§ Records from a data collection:
Segment Open

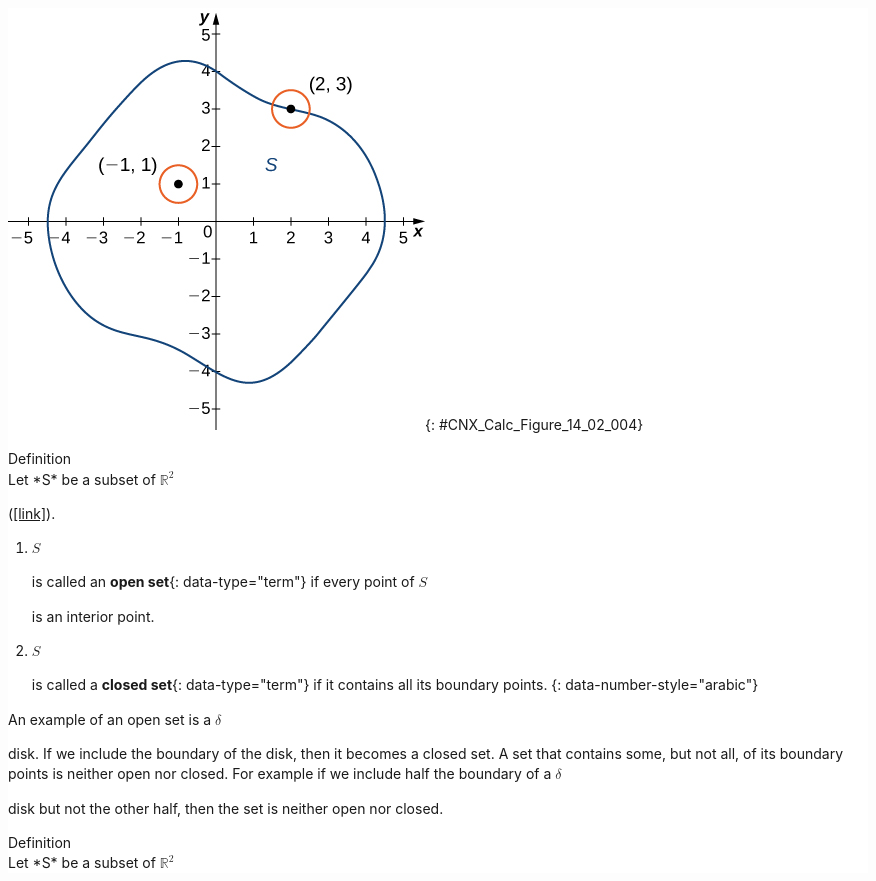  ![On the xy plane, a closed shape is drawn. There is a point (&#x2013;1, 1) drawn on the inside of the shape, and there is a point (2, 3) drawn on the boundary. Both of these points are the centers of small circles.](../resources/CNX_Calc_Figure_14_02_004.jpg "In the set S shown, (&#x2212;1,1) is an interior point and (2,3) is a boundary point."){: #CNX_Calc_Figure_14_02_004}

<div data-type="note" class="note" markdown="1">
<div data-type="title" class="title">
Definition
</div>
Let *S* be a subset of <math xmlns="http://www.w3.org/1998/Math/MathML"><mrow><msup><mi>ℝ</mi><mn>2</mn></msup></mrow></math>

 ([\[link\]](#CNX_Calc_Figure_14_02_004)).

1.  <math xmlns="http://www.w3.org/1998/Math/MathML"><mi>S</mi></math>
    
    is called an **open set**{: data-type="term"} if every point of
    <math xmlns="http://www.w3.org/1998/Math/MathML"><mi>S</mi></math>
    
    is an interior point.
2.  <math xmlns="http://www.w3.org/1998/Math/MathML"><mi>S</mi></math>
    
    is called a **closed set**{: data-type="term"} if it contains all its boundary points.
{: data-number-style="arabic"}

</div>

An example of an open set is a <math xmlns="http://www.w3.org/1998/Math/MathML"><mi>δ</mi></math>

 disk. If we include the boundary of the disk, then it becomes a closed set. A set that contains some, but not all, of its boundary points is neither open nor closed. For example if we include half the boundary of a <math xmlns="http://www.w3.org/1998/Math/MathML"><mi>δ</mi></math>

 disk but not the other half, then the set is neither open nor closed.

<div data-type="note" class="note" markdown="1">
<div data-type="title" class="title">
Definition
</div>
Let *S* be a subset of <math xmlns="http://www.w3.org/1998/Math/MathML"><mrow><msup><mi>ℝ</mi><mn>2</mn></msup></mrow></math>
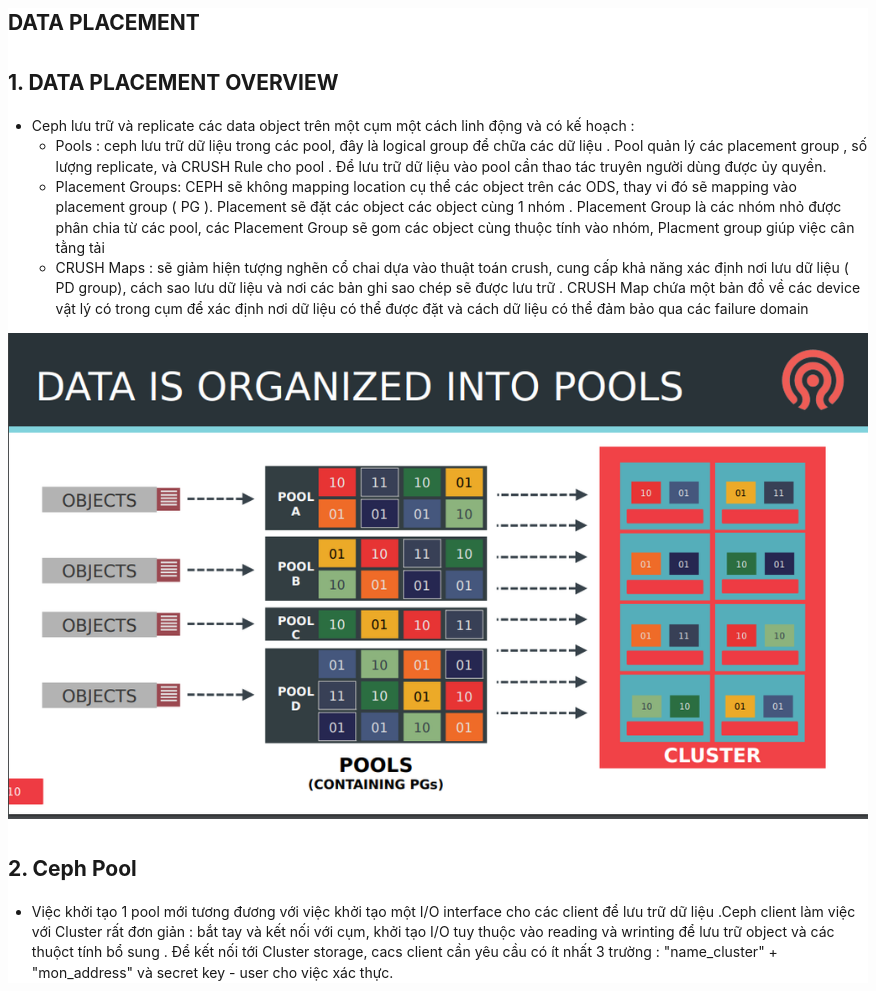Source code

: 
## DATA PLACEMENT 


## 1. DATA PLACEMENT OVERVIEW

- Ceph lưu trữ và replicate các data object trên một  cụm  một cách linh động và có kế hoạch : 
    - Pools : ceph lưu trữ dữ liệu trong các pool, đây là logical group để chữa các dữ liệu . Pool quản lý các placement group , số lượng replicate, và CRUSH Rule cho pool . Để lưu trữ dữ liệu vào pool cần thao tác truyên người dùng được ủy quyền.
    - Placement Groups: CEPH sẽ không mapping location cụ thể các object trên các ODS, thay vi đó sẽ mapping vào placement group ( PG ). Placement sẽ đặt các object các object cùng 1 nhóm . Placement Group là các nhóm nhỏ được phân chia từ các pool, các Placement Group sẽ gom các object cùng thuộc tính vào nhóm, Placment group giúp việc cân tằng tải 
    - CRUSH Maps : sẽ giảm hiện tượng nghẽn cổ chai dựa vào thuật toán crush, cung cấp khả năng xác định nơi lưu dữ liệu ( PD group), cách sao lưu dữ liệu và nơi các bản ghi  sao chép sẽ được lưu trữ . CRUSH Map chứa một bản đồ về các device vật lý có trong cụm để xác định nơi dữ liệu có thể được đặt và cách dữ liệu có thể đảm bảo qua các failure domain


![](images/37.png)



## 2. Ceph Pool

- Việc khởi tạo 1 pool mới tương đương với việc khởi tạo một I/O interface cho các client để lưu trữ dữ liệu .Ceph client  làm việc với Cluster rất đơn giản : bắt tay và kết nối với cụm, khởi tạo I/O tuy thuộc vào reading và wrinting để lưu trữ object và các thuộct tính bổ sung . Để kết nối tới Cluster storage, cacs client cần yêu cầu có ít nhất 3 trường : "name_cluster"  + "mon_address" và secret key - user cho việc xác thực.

Segment Closed

§ TASK GOAL:
Write out all the entries word for word, but drop the pictures.

§ ANSWER BOX:
  ![On the xy plane, a closed shape is drawn. There is a point (&#x2013;1, 1) drawn on the inside of the shape, and there is a point (2, 3) drawn on the boundary. Both of these points are the centers of small circles.](../resources/CNX_Calc_Figure_14_02_004.jpg "In the set S shown, (&#x2212;1,1) is an interior point and (2,3) is a boundary point."){: #CNX_Calc_Figure_14_02_004}

<div data-type="note" class="note" markdown="1">
<div data-type="title" class="title">
Definition
</div>
Let *S* be a subset of <math xmlns="http://www.w3.org/1998/Math/MathML"><mrow><msup><mi>ℝ</mi><mn>2</mn></msup></mrow></math>

 ([\[link\]](#CNX_Calc_Figure_14_02_004)).

1.  <math xmlns="http://www.w3.org/1998/Math/MathML"><mi>S</mi></math>
    
    is called an **open set**{: data-type="term"} if every point of
    <math xmlns="http://www.w3.org/1998/Math/MathML"><mi>S</mi></math>
    
    is an interior point.
2.  <math xmlns="http://www.w3.org/1998/Math/MathML"><mi>S</mi></math>
    
    is called a **closed set**{: data-type="term"} if it contains all its boundary points.
{: data-number-style="arabic"}

</div>

An example of an open set is a <math xmlns="http://www.w3.org/1998/Math/MathML"><mi>δ</mi></math>

 disk. If we include the boundary of the disk, then it becomes a closed set. A set that contains some, but not all, of its boundary points is neither open nor closed. For example if we include half the boundary of a <math xmlns="http://www.w3.org/1998/Math/MathML"><mi>δ</mi></math>

 disk but not the other half, then the set is neither open nor closed.

<div data-type="note" class="note" markdown="1">
<div data-type="title" class="title">
Definition
</div>
Let *S* be a subset of <math xmlns="http://www.w3.org/1998/Math/MathML"><mrow><msup><mi>ℝ</mi><mn>2</mn></msup></mrow></math>
Source code

: 
## DATA PLACEMENT 


## 1. DATA PLACEMENT OVERVIEW

- Ceph lưu trữ và replicate các data object trên một  cụm  một cách linh động và có kế hoạch : 
    - Pools : ceph lưu trữ dữ liệu trong các pool, đây là logical group để chữa các dữ liệu . Pool quản lý các placement group , số lượng replicate, và CRUSH Rule cho pool . Để lưu trữ dữ liệu vào pool cần thao tác truyên người dùng được ủy quyền.
    - Placement Groups: CEPH sẽ không mapping location cụ thể các object trên các ODS, thay vi đó sẽ mapping vào placement group ( PG ). Placement sẽ đặt các object các object cùng 1 nhóm . Placement Group là các nhóm nhỏ được phân chia từ các pool, các Placement Group sẽ gom các object cùng thuộc tính vào nhóm, Placment group giúp việc cân tằng tải 
    - CRUSH Maps : sẽ giảm hiện tượng nghẽn cổ chai dựa vào thuật toán crush, cung cấp khả năng xác định nơi lưu dữ liệu ( PD group), cách sao lưu dữ liệu và nơi các bản ghi  sao chép sẽ được lưu trữ . CRUSH Map chứa một bản đồ về các device vật lý có trong cụm để xác định nơi dữ liệu có thể được đặt và cách dữ liệu có thể đảm bảo qua các failure domain


![](images/37.png)



## 2. Ceph Pool

- Việc khởi tạo 1 pool mới tương đương với việc khởi tạo một I/O interface cho các client để lưu trữ dữ liệu .Ceph client  làm việc với Cluster rất đơn giản : bắt tay và kết nối với cụm, khởi tạo I/O tuy thuộc vào reading và wrinting để lưu trữ object và các thuộct tính bổ sung . Để kết nối tới Cluster storage, cacs client cần yêu cầu có ít nhất 3 trường : "name_cluster"  + "mon_address" và secret key - user cho việc xác thực.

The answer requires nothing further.